Status: Postponed (maintainer needs more info) » Needs review
Grimreaper’s picture

Hello,

Thanks for the patch.

To test it would you please tell us which module you use to index multiple entity types into one index because as Izus, I can't see the "multiple" option.

screon’s picture

FileSize
33.45 KB

Hi,

As I said before, this seems to be default in search_api (at least in version 7x-1.16), you can see this in this simplytest sandbox: https://dmrr9.ply.st/

izus’s picture

code in #5 seems ok but i'll wait for some feedback from users that use it.

kbrinner’s picture

For those who don't see the multiple option, it's when you are creating a new index at admin/config/search/search_api/add_index, and selecting from the select list 'item type' - 'multiple types' is the last option. See the screenshot in comment #8.

rovo’s picture

Patch in #5 worked for me.

Prior to the patch, when creating a new index: I could select multiple types, pick fields, and choose File attachments from the Filters tab; but I was not able to extract the content from files that were attached to my custom entities.

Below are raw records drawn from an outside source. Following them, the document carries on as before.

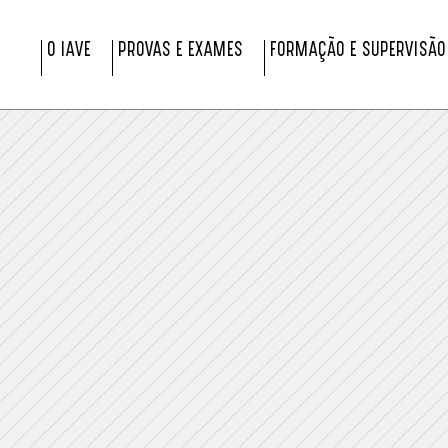
O IAVE
PROVAS E EXAMES
FORMAÇÃO E SUPERVISÃO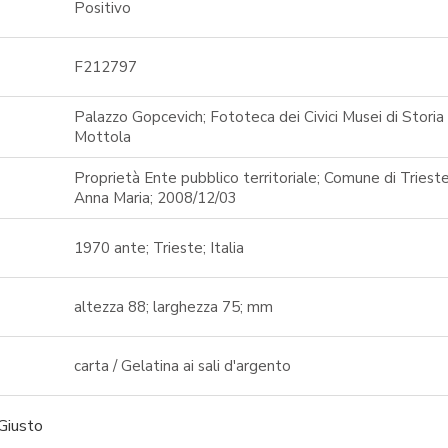
Positivo
F212797
Palazzo Gopcevich; Fototeca dei Civici Musei di Stori
Mottola
Proprietà Ente pubblico territoriale; Comune di Trieste
Anna Maria; 2008/12/03
1970 ante; Trieste; Italia
altezza 88; larghezza 75; mm
carta / Gelatina ai sali d'argento
 Giusto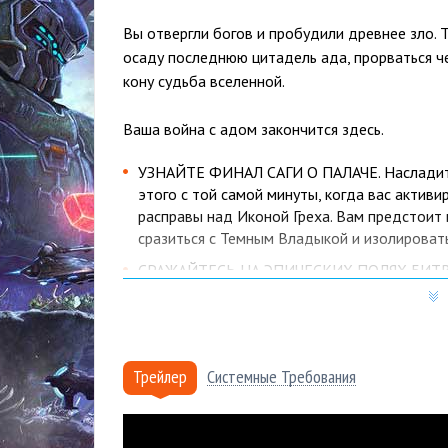
Вы отвергли богов и пробудили древнее зло. 
осаду последнюю цитадель ада, прорваться че
кону судьба вселенной.
Ваша война с адом закончится здесь.
УЗНАЙТЕ ФИНАЛ САГИ О ПАЛАЧЕ. Насладитес
этого с той самой минуты, когда вас актив
расправы над Иконой Греха. Вам предстоит 
сразиться с Темным Владыкой и изолировать
СРАЖАЙТЕСЬ НА ЭПИЧЕСКИХ ПОЛЯХ БИТВ. В
увидите колоссальное Копье Мира и посетит
портал. Сражайтесь с армиями ада в новых 
Темного Владыки, который защищают высок
УНИЧТОЖАЙТЕ ОПАСНЫЕ РАЗНОВИДНОСТИ В
Трейлер
Системные Требования
разновидности демонов. Бронированный бар
Каменный имп обладает почти непробиваем
визгун усиливает находящихся рядом демон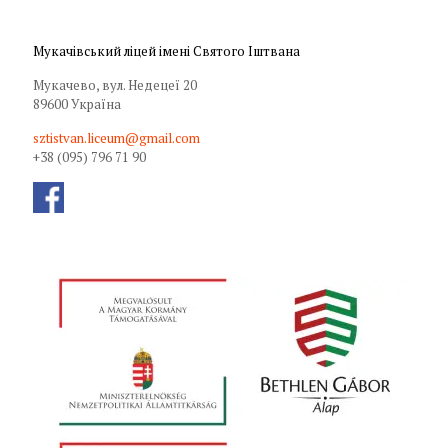
Мукачівський ліцей імені Святого Іштвана
Мукачево, вул. Недецеї 20
89600 Україна
sztistvan.liceum@gmail.com
+38 (095) 796 71 90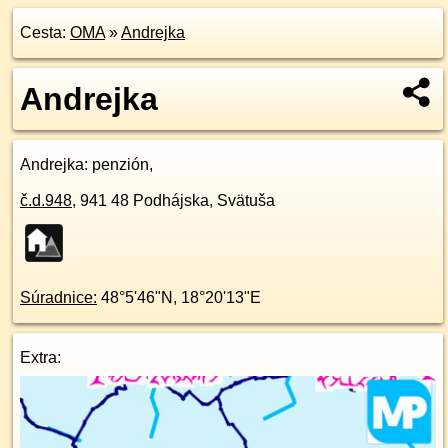
Cesta:
OMA
»
Andrejka
Andrejka
Andrejka
: penzión,
č.d.
948
,
941 48
Podhájska, Svätuša
Súradnice:
48°5'46"N
,
18°20'13"E
Extra: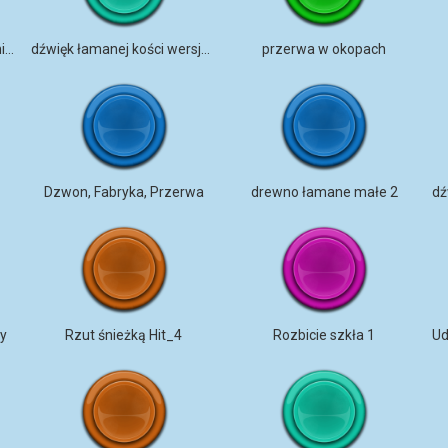
The big break at half past nine
dźwięk łamanej kości wersja 2
przerwa w okopach
Dzwon, Fabryka, Przerwa
drewno łamane małe 2
y
Rzut śnieżką Hit_4
Rozbicie szkła 1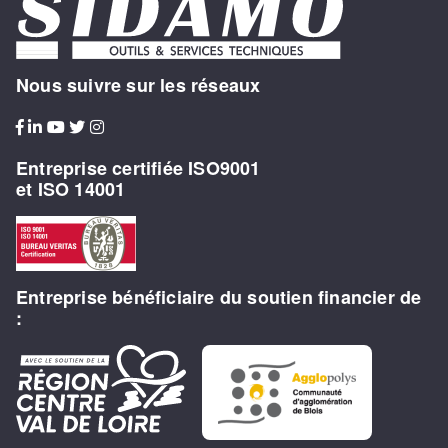
Nous suivre sur les réseaux
Entreprise certifiée ISO9001
et ISO 14001
Entreprise bénéficiaire du soutien financier de
: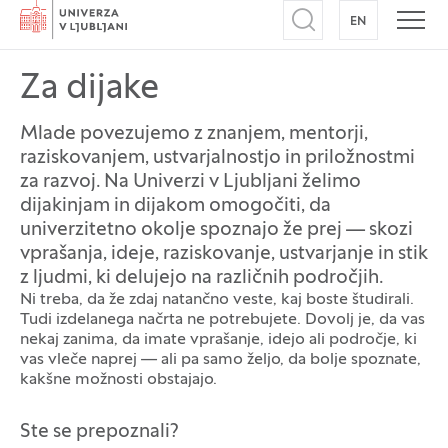
Domov
EN
NA ANGLEŠK
Odpri iskalnik
Odpr
Za dijake
Mlade povezujemo z znanjem, mentorji,
raziskovanjem, ustvarjalnostjo in priložnostmi
za razvoj. Na Univerzi v Ljubljani želimo
dijakinjam in dijakom omogočiti, da
univerzitetno okolje spoznajo že prej — skozi
vprašanja, ideje, raziskovanje, ustvarjanje in stik
z ljudmi, ki delujejo na različnih področjih.
Ni treba, da že zdaj natančno veste, kaj boste študirali.
Tudi izdelanega načrta ne potrebujete. Dovolj je, da vas
nekaj zanima, da imate vprašanje, idejo ali področje, ki
vas vleče naprej — ali pa samo željo, da bolje spoznate,
kakšne možnosti obstajajo.
Ste se prepoznali?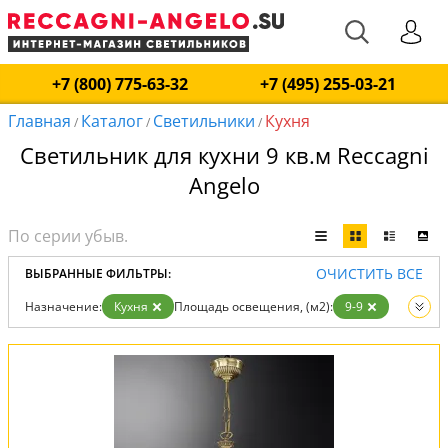
+7 (800) 775-63-32
+7 (495) 255-03-21
Главная
Каталог
Светильники
Кухня
/
/
/
Светильник для кухни 9 кв.м Reccagni
Angelo
ОЧИСТИТЬ ВСЕ
ВЫБРАННЫЕ ФИЛЬТРЫ:
Назначение:
Кухня
Площадь освещения, (м2):
9-9
Вид:
Светильники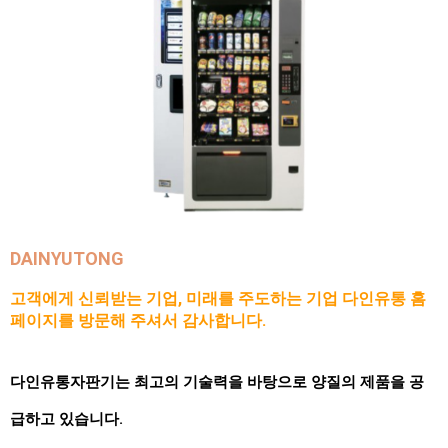
DAINYUTONG
고객에게 신뢰받는 기업, 미래를 주도하는 기업 다인유통 홈
페이지를 방문해 주셔서 감사합니다.
다인유통자판기는 최고의 기술력을 바탕으로 양질의 제품을 공
급하고 있습니다.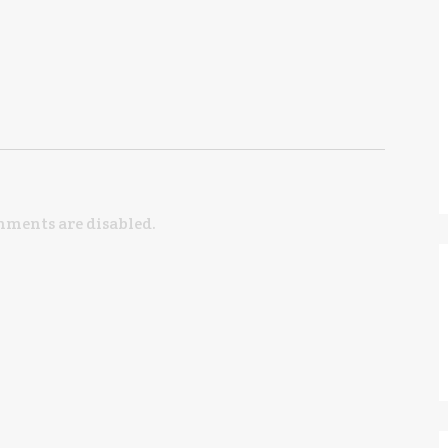
ments are disabled.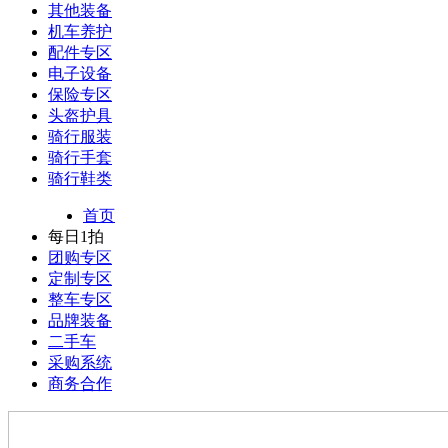
其他装备
机车养护
配件专区
电子设备
保险专区
头盔护具
骑行服装
骑行手套
骑行鞋类
首页
每日1拍
团购专区
定制专区
整车专区
品牌装备
二手车
采购系统
商务合作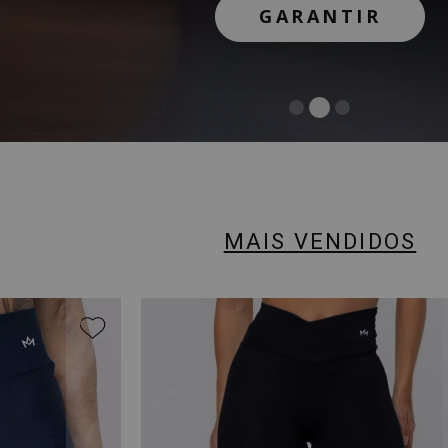
GARANTIR
GARANTIR
COMPRAR
MAIS VENDIDOS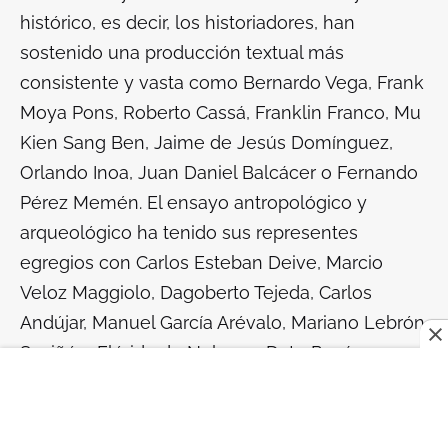
histórico, es decir, los historiadores, han
sostenido una producción textual más
consistente y vasta como Bernardo Vega, Frank
Moya Pons, Roberto Cassá, Franklin Franco, Mu
Kien Sang Ben, Jaime de Jesús Domínguez,
Orlando Inoa, Juan Daniel Balcácer o Fernando
Pérez Memén. El ensayo antropológico y
arqueológico ha tenido sus representes
egregios con Carlos Esteban Deive, Marcio
Veloz Maggiolo, Dagoberto Tejeda, Carlos
Andújar, Manuel García Arévalo, Mariano Lebrón
Saviñón, Flérida de Nolasco, Dato Pagán
Perdomo, Elpidio Ortega, Carlos Dobal o José
Guerrero, por sus aportes a la investigación
etnomusical, o a la antropología cultural y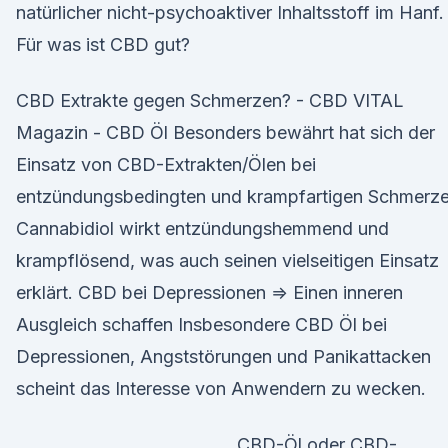
natürlicher nicht-psychoaktiver Inhaltsstoff im Hanf.
Für was ist CBD gut?
CBD Extrakte gegen Schmerzen? - CBD VITAL
Magazin - CBD Öl Besonders bewährt hat sich der
Einsatz von CBD-Extrakten/Ölen bei
entzündungsbedingten und krampfartigen Schmerze
Cannabidiol wirkt entzündungshemmend und
krampflösend, was auch seinen vielseitigen Einsatz
erklärt. CBD bei Depressionen ⇒ Einen inneren
Ausgleich schaffen Insbeson­dere CBD Öl bei
Depressionen, Angst­störungen und Panikattacken
scheint das Interesse von Anwendern zu wecken.
CBD-Öl oder CBD-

After the patch, when creating a new index: I could select multiple types, pick fields, choose File attachments from the Filters tab; then I was able to select fields 'Attachment content: FIELD_NAME' as Fulltext types.

Thank you Screon!

frob’s picture

Status: Needs review » Needs work

This patch is made from the sites directory, it needs to be remade in the search_api_attachment's module root directory.

frob’s picture

Category: Support request » Bug report
FileSize
5.69 KB

I have rerolled the patch to just throw this submodule into the existing contrib. I haven't done a full review of the module but I can verify that it works when using multiple entity types, in my case I am using nodes and users.

Really I don't think a sub-module should be necessary to make it do this. This should just be a part of normal functionality and such I am also changing this to a bug report and not a support request.

frob’s picture

I have noticed that on multivalue fields only the last file is actually indexed, the rest are not.

frob’s picture

Status: Needs work » Needs review
FileSize
5.68 KB

I fixed the issue where only the last file's content are getting indexed.

rovo’s picture

frob, good catch on the multivalue. I've applied it and it's resolved that aspect for me.

Tested patch in #15

frob’s picture

@rovo, is the issue rtbc then?

izus’s picture

Status: Needs review » Reviewed & tested by the community

as of #16

  • izus committed 1150531 on 7.x-1.x authored by frob
    Issue #2596283 by frob, screon, izus, rovo, Grimreaper, kbrinner: No...
  • izus committed 1afd465 on 7.x-1.x
    Issue #2596283 by izus: List search_api_attachments_multiple_entities in...
izus’s picture

Status: Reviewed & tested by the community » Fixed

Thanks all
this is now merged

Status: Fixed » Closed (fixed)

Automatically closed - issue fixed for 2 weeks with no activity.